**Text:**
Third and Last Article in the Extremely Interesting Series upon The Ten Most Important Epochs in Musical History
hermann_ritter-650.jpgBy PROF. HERMANN RITTER
Of the Royal Conservatory at Wurzburg
And now to Beethoven! There is hardly an educated person who in reading or hearing a work of Beethoven is not involuntarily reminded of the highest conception of music—reminded that it is the powerfully affecting language of the deepest human emotions. And, truly, the name of Beethoven has become the personification of the highest and noblest ideals of music.
With Beethoven, the history of his life and the development of his compositions go side by side, and are especially interesting to us. In him we come in contact with an exceptional character, who requires us to consider not only the purely human, but the deeply religious, the political and the moral aspects of existence. The two chief chapters in the life of this great musician and great man are:
From 1770 to 1800. This period covers the time of study and preparation, which was influenced by the manner of Haydn and Mozart.
From 1801 to 1827. In this period Beethoven’s creations became wholly original. His greatness reaches its climax in his instrumental music. For Beethoven’s music did not exist merely because of the sensuous beauty of its sounds; it was, on the contrary, an ethical power. As proof of his attitude we have his own dictum: “Music is a higher revelation than all of wisdom and philosophy.”
The epochs or periods into which Beethoven’s compositions fall are:
1. The period in Bonn and Vienna, till 1800 or 1802 (the youthful Beethoven).

**Collected data:**
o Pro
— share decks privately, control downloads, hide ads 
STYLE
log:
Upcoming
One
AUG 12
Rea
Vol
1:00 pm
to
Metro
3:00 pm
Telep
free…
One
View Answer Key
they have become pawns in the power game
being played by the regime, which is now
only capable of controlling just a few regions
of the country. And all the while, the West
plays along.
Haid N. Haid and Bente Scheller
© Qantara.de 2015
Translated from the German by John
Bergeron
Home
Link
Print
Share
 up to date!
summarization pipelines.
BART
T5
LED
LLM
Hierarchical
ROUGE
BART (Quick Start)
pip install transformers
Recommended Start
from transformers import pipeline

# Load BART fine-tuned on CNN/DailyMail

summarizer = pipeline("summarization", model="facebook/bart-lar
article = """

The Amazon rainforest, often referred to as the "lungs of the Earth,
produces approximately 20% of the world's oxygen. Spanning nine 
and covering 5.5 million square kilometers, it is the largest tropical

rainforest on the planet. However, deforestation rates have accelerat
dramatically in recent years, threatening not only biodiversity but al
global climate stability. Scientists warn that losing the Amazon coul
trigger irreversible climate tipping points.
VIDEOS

**Tasks for this exercise:**
- A) List the aspects of existence that, according to the Beethoven article, his character requires us to consider.
- B) In the Beethoven article, whose manner influenced Beethoven's period of study and preparation?
- C) Continue the Beethoven article from where it stops.

**Task responses:**
- A)
the purely human
the deeply religious
the political
the moral

- B) Haydn and Mozart

- C)
2. The period from 1800 (1802) to 1814 (the middle period).
3. The time from 1814 till his death (the later Beethoven).
Beethoven is already a child of the nineteenth century whose impassioned spirit makes itself felt in his creations. So his style is deeply emotional as compared with Haydn and Mozart. Beethoven demands of music that its style and idea shall correspond (expression shall be characterized). Quite in contrast to the music of Haydn and Mozart, the music of Beethoven expresses the personal, the individual feelings. It is the utterance of the feeling of personal freedom. As with Haydn and Mozart, so also with Beethoven, the idiom of the folk-song was the basis of his music. The art of these three heroes of music-history grew out of the deep longing to give expression to something which could not be said in words. Music was for them not the slave of the lower pleasures, but a freeing, liberating power, the comfort of mankind. And truly, in these days of the division of labor, the man who comes out from his one-sided business pursuits into the influence of music, feels himself once more a whole and complete man; through her the oppressed may throw off his burden, and herein consists her liberating power.
7. The Song and Its Classic Master, Franz Schubert.
The culminating period of the German folk-song, which flourished from the fourteenth century to the beginning of the eighteenth, was followed by the development of the art-song and the chorus (art-song of the people). The song developed especially in the German nation. It was a particular growth of German musical life, and is found in such comprehensive and manifold forms in no other nation.
After Bach, Gluck, Haydn, Mozart and Beethoven had made the first beginnings of the art-song came Franz Schubert (1797-1828).
To this is really due his important position in music
history. His songs can be counted by hundreds, and they group themselves in four divisions, which include every style of song.
Group 1. Those songs which are closely related to the folk-song in imitating its form and simple expression; the form is as in the folk-song in strophes or stanzas. Examples are Sylvia, Haiden Röslein and the Wiegenlied.
Group 2. Songs with extended forms, the so-called ternary song-form.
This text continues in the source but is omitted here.